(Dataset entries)
※ ※ ※
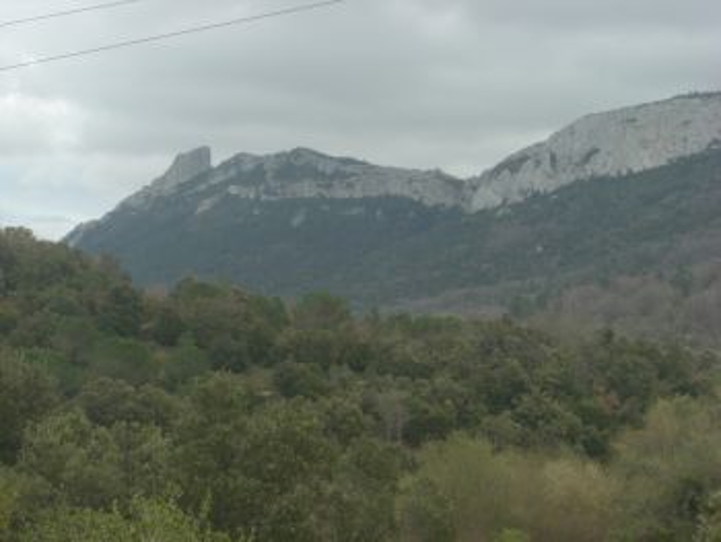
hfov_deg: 17.3
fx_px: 2376
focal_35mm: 114
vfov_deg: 13.0
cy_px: 271
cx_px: 360
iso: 100
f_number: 5.1
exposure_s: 1/160
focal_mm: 23.7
※ ※ ※
# [Work to be completed]
Your task is to return every entry exactly as it was written, with the pictures removed.

# [Solution]
hfov_deg: 17.3
fx_px: 2376
focal_35mm: 114
vfov_deg: 13.0
cy_px: 271
cx_px: 360
iso: 100
f_number: 5.1
exposure_s: 1/160
focal_mm: 23.7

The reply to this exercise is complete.